(Saved entries)
____________

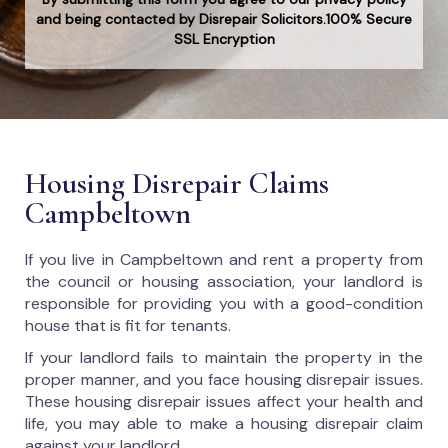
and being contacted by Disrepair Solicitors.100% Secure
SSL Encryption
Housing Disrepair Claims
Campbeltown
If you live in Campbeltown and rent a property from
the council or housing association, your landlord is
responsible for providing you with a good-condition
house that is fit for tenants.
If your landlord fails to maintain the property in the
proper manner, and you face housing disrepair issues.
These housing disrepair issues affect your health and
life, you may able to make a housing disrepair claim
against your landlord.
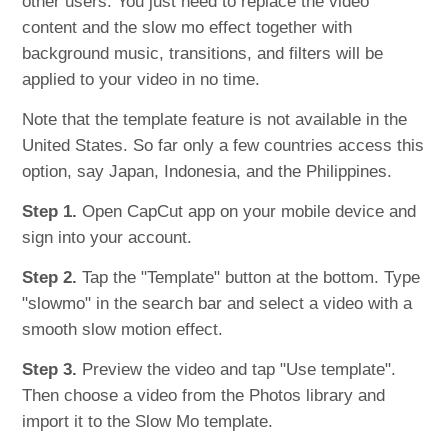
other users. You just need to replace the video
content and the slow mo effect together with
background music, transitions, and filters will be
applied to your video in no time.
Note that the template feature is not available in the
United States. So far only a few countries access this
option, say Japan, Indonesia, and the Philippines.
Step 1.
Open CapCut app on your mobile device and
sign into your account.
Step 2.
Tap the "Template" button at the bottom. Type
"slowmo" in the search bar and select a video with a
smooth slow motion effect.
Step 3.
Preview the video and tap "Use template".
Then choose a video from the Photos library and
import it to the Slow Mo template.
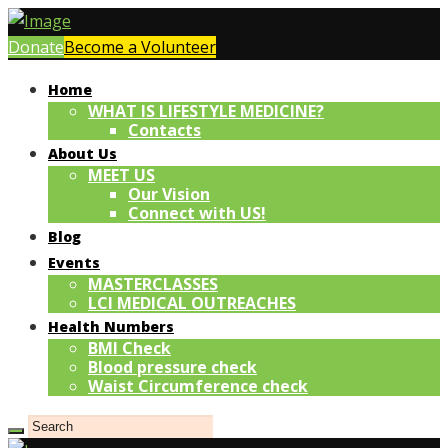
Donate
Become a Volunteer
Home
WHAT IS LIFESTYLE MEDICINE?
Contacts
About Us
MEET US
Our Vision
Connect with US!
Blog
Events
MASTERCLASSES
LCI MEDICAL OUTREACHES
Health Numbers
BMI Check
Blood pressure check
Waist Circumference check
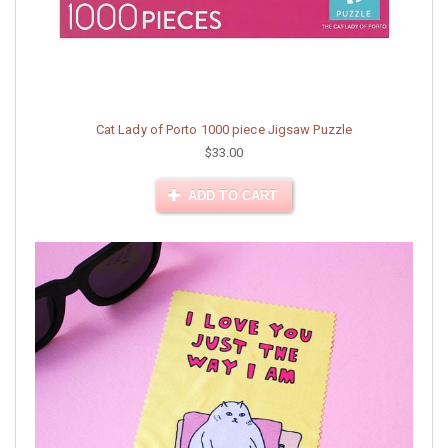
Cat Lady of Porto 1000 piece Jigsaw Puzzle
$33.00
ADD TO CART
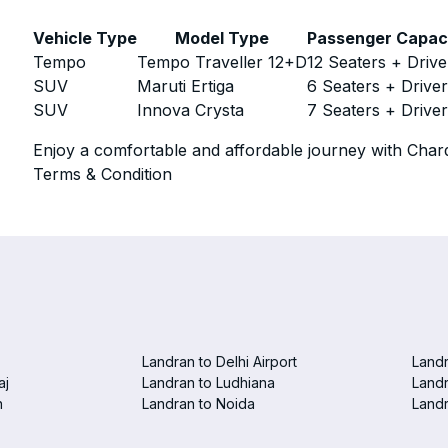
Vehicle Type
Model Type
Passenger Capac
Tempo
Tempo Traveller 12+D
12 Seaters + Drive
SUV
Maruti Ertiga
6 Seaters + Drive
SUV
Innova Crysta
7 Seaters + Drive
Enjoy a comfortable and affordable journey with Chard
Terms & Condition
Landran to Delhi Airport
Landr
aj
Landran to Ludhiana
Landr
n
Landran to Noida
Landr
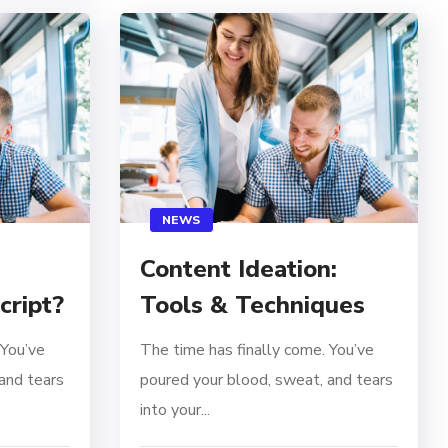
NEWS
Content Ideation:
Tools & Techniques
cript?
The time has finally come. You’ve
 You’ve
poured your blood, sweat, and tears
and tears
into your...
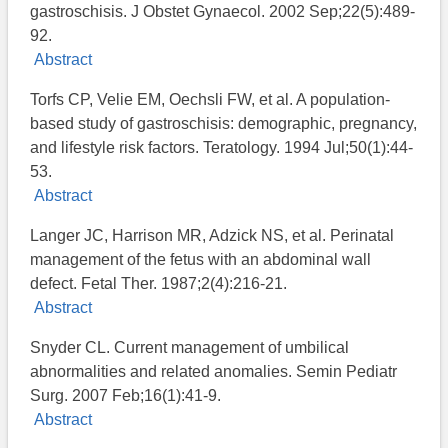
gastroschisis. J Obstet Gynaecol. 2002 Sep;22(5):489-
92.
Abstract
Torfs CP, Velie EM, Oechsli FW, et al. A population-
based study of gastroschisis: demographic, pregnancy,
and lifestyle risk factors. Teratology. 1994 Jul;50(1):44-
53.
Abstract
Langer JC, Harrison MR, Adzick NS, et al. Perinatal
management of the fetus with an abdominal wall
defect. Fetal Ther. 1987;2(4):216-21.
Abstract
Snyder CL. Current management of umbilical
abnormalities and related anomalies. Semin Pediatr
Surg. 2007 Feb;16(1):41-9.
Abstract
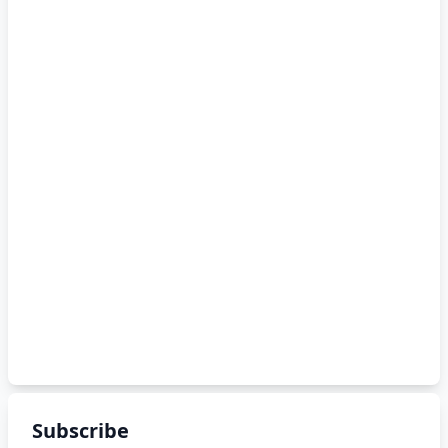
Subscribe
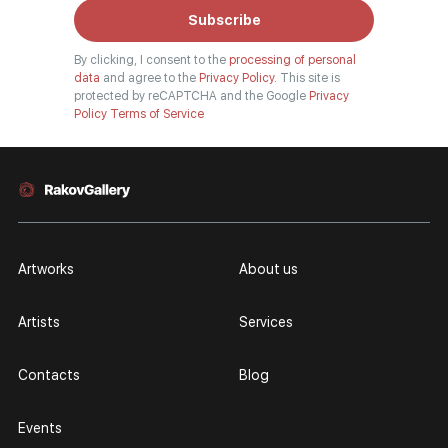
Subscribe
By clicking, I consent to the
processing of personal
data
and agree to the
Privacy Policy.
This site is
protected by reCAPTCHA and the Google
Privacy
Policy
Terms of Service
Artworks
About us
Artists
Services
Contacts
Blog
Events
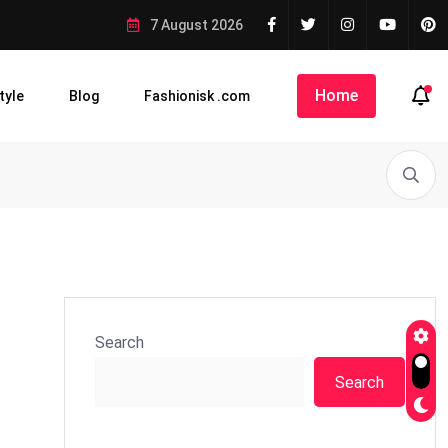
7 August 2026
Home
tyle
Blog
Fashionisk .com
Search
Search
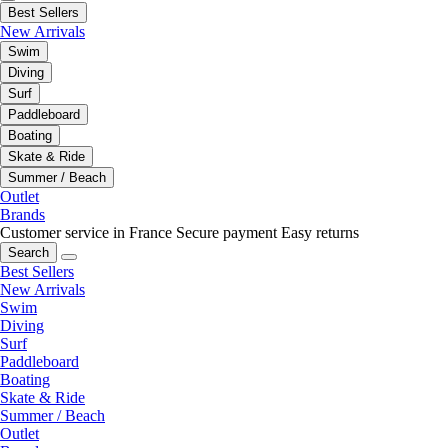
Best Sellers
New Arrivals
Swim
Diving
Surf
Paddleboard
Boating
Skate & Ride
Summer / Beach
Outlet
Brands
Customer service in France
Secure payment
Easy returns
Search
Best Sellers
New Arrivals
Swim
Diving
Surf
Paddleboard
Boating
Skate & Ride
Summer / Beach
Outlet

____________

→ PROMPT:
Within these records, how many lines include the word "tears"? The reply should be that number alone.

→ ANSWER SECTION:
2